Manager Scott Servais will give Cruz some playing time in right field, but wouldn’t commit to a number of games.
“Obviously, Nelson’s a big part of our lineup,” Servais said. “The goal is to keep him in the lineup for 155 games. I know we have 162 games. He’s going to need a few days off, I get that, but we want to be able to put him in the lineup now. Last year, he played a little bit more right field than he did the year before in Baltimore. My time with Nelson was in Texas and Nelson had a tough time with injuries in Texas. He had some leg injuries. He’s changed his routine and what he does to stay healthy, but for me, he’s going to get plenty of time in the outfield. Is it going to be a little less, a little bit more? I do know we have other options to play out there too between Aoki and the guys that we’ve got platooning in left field between Guti and Seth Smith.”
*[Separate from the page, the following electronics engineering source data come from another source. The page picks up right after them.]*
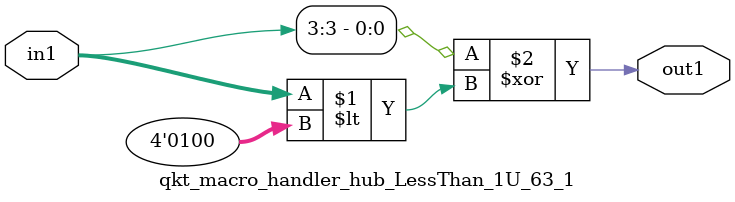
<source format=v>

`timescale 1ps / 1ps


module qkt_macro_handler_hub_LessThan_1U_63_1( in1, out1 );

    input [3:0] in1;
    output out1;

    
    // rtl_process:qkt_macro_handler_hub_LessThan_1U_35_1/qkt_macro_handler_hub_LessThan_1U_35_1_thread_1
    assign out1 = (in1[3] ^ in1 < 4'd04);

endmodule





</source>
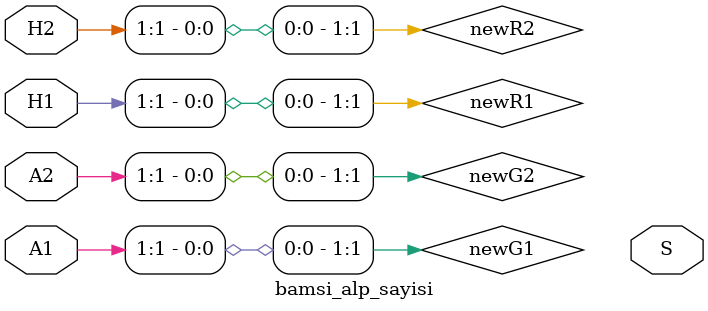
<source format=v>
module bamsi_alp_sayisi(
    input [1:0] H1,
    input [1:0] A1,
    input [1:0] H2,
    input [1:0] A2,
    output [1:0] S
);

wire [1:0] newG1;
wire [1:0] newR1;
wire [1:0] sayi1;

not (newG1[0],A1[1]);
buf (newG1[1],A1[1]);

not (newR1[0],H1[1]);
buf (newR1[1],H1[1]);

wire [1:0] newG2;
wire [1:0] newR2;
wire [1:0] sayi2;

not (newG2[0],A2[1]);
buf (newG2[1],A2[1]);

not (newR2[0],H2[1]);
buf (newR2[1],H2[1]);

alp_sayisi a1(
    .Y (1'b1),
    .G (newG1),
    .R (newR1),
    .S (sayi1)
);

alp_sayisi a2(
    .Y (1'b1),
    .G (newG2),
    .R (newR2),
    .S (sayi2)
);

//S[1] = sayi1[1] + sayi1[1]'.sayi2[1]
//S[0] = sayi1[1]. sayi1[0]' + sayi2[1].sayi2[0] + sayi1[0]'.sayi2[1]'.sayi2[0] + sayi1[1]'.sayi1[0].sayi2[1]'
//sayi1 ve sayi2 arasinda karsilastirma yapilir
//karsilastirma kodunu yazmak icin zamanim yetmedi

endmodule
</source>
Servais didn’t seem surprised by Cruz’s splits last season when plyaing in the field vs. designated hitter.
He believes that part of it is finding the right routine between at-bats as DH. He’s hoping hitting coach Edgar Martinez, the most successful DH of all time, can help Cruz with that adjustment.
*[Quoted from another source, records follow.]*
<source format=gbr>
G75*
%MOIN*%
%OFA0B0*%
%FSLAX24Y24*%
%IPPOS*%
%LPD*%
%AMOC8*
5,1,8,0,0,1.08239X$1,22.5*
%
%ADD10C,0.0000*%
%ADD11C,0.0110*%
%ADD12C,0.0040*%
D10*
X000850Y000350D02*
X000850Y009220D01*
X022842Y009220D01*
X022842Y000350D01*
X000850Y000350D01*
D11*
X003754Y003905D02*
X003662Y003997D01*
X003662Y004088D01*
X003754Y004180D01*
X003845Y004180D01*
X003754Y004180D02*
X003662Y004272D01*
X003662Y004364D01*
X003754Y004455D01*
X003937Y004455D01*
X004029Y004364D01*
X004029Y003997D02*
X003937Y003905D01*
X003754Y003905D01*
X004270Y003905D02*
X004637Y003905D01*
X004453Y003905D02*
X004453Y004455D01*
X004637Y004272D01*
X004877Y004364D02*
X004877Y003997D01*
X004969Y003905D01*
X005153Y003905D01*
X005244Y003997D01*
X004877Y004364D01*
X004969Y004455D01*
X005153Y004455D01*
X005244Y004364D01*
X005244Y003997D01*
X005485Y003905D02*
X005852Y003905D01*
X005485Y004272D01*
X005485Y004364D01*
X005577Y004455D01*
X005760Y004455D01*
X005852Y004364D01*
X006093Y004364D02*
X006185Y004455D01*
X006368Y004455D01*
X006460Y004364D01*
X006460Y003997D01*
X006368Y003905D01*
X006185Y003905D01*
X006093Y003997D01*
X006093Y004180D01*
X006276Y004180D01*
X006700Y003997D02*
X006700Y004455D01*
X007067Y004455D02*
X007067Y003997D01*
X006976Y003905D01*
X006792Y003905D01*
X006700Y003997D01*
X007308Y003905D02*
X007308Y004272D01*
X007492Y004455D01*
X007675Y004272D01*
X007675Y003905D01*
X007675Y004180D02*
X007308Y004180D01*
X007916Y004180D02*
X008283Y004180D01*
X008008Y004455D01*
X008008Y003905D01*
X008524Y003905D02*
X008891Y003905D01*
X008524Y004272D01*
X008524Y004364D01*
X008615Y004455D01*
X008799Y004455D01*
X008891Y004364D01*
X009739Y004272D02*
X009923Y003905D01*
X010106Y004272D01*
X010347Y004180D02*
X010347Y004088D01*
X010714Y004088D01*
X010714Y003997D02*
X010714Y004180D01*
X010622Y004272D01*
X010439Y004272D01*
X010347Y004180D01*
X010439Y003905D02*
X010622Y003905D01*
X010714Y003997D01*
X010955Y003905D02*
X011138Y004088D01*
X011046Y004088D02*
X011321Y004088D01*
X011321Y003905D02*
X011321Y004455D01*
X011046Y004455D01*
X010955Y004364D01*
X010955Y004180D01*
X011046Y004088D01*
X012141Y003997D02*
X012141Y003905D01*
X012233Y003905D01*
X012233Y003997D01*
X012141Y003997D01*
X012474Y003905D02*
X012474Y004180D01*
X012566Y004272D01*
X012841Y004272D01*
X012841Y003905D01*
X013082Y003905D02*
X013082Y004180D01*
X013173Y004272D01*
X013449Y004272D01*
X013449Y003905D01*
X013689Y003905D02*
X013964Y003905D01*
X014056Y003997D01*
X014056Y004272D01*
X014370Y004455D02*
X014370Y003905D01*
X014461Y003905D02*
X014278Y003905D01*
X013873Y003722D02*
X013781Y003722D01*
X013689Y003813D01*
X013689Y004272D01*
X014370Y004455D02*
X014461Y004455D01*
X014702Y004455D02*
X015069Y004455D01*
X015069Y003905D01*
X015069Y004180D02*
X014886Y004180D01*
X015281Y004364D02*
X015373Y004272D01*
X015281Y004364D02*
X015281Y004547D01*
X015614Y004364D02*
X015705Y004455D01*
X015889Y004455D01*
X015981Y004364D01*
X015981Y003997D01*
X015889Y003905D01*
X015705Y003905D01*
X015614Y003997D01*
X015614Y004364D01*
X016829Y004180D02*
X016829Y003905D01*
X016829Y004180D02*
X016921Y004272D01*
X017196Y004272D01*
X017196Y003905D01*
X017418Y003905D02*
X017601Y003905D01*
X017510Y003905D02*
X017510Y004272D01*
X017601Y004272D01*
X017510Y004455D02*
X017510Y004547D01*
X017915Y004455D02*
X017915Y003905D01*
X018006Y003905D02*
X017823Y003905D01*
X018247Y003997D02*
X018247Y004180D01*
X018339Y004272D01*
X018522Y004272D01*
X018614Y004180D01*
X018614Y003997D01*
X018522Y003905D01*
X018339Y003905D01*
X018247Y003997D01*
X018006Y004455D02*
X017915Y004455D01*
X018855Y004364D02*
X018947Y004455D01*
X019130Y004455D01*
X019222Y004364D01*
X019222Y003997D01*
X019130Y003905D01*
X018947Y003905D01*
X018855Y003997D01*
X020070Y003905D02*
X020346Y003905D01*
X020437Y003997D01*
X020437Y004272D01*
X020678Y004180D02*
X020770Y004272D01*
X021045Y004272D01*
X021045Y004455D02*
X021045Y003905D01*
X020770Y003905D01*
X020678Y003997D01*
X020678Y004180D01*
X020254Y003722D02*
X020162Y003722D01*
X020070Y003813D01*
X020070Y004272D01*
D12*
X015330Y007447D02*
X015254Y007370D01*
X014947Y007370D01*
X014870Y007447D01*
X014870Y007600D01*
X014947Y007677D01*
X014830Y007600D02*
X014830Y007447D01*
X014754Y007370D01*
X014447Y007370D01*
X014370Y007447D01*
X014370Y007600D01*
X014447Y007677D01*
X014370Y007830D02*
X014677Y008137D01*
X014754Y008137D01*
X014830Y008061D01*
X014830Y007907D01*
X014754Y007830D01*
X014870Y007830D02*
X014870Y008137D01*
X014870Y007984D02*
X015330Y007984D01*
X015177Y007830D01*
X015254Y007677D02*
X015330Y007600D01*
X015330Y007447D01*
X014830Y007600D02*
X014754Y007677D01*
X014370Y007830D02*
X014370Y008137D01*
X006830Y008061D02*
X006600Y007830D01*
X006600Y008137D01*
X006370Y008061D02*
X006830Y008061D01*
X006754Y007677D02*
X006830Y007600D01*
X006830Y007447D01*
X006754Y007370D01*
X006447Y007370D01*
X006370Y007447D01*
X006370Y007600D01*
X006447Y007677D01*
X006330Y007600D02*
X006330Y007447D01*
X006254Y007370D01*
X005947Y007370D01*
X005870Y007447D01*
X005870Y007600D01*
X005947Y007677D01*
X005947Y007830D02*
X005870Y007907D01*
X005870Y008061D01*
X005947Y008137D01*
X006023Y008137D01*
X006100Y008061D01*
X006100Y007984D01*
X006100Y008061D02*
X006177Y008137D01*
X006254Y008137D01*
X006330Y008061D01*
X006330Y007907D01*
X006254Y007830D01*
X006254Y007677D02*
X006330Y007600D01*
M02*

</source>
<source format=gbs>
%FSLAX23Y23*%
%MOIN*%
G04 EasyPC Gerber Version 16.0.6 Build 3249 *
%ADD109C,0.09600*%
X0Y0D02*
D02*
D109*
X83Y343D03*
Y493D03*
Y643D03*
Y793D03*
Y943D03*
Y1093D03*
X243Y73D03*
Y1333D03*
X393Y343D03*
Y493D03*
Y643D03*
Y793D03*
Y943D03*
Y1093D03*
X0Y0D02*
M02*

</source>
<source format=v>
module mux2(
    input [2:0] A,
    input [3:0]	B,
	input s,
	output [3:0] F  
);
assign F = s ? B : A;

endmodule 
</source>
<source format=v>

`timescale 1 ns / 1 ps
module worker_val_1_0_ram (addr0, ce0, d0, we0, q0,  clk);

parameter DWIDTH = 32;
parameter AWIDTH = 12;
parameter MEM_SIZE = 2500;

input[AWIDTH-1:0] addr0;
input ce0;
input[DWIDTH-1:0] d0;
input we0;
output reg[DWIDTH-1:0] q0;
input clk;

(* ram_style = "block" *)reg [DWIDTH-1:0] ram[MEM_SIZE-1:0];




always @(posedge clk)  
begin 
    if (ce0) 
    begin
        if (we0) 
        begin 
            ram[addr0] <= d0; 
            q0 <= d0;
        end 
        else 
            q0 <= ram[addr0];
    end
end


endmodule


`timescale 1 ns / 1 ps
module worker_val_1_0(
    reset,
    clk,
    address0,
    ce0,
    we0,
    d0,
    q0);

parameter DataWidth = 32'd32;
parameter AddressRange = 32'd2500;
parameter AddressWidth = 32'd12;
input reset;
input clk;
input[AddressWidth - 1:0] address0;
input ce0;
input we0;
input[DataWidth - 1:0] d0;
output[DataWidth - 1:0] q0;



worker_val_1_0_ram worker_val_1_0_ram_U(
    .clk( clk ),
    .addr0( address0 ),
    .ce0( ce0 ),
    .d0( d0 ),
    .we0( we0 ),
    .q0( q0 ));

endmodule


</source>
Of the Mariners’ top outfield prospects from Baseball America, only Boog Powell, who is on the 40-man roster, is headed to big league spring training.
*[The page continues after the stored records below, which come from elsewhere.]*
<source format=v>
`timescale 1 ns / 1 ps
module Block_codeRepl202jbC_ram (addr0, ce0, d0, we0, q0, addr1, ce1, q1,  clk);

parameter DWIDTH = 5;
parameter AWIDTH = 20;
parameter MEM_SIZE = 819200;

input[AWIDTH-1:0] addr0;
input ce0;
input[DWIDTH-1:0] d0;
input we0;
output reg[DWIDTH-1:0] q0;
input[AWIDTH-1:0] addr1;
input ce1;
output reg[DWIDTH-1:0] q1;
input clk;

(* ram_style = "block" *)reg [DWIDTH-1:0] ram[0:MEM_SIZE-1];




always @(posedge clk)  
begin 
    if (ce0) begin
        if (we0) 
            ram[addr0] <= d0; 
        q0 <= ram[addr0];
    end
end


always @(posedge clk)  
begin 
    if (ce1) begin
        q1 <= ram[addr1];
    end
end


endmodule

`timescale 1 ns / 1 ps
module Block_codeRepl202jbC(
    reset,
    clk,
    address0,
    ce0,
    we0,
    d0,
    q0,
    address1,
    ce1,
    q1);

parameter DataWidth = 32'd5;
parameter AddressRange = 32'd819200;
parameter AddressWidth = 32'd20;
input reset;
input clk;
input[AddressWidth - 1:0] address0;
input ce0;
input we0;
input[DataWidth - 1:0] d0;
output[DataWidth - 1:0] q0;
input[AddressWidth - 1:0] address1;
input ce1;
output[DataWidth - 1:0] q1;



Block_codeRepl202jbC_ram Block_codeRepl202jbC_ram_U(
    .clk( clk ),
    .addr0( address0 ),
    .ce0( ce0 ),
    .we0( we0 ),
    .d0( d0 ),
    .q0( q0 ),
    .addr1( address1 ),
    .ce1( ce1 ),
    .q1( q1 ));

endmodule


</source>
Powell was acquired in the six-player trade with the Rays. The Mariners believe he could to be their center fielder of the future in two or three seasons. Some opposing scouts believe he projects more as a quality fourth outfielder with his ability to play all three outfield spots. Dipoto likes his ability to get on base and his athleticism.
“We like what Boog brings to our future, and the versatility that he provides,” Dipoto said. “The great likelihood is that Boog either makes our team as an extra outfielder or starts the season in Tacoma. It’s a great opportunity for him to get his at-bats regularly. He started last season in AA and for him to have made the progress that he did, finished, played a half a season in AAA, comes in to a new organization that values what he does, and we’re going to give him a chance to do it. Leonys will play centerfield as a starter.”
Stefen Romero is the only other outfielder on the 40-man roster. He will vie for the back-up first base job. But his versatility to play both corner outfield spots and some infield is a plus for him. He could be one of the first injury call-ups if he doesn’t make the opening day roster. He’s proven he can hit at the Class AAA level, but has never really gotten consistent at-bats at the big league level.
Veterans Dan Robertson and Mike Baxter have MLB experience and will be in camp on spring training invites. They will provide depth at Class AAA level. Dario Pizzano was rewarded with a camp invite after a solid, but abbreviated showing with Class AA Jackson. Pizzano hit .308 with 13 doubles, four triples, four homers and 33 RBI in 58 games. It included a 25-game hitting streak. A hand injury ended his season on June 25.
Alex Jackson, the Mariners’ top prospect, and Tyler O’Neill, the No. 4 prospect, weren’t going to get camp invites. Jackson struggled with injuries and adjusting to his first full season of professional baseball. He’ll likely start the season at either Class A Clinton or Class A Bakersfield. O’Neill put up monster numbers with Bakersfield last season, hitting .260 (106-for-407) with 21 doubles, two triples, 32 home runs and 87 RBI. He’ll likely be in Jackson to start the season.
Braden Bishop, a third-round pick in the 2015 draft out of the University of Washington, put up decent numbers with Class A Everett, hitting .320 (70-for-219) with 34 runs scored, eight doubles, a triple, two home runs, 22 RBI and 13 stolen bases in 56 games. He is expected to start with a full season team in 2016.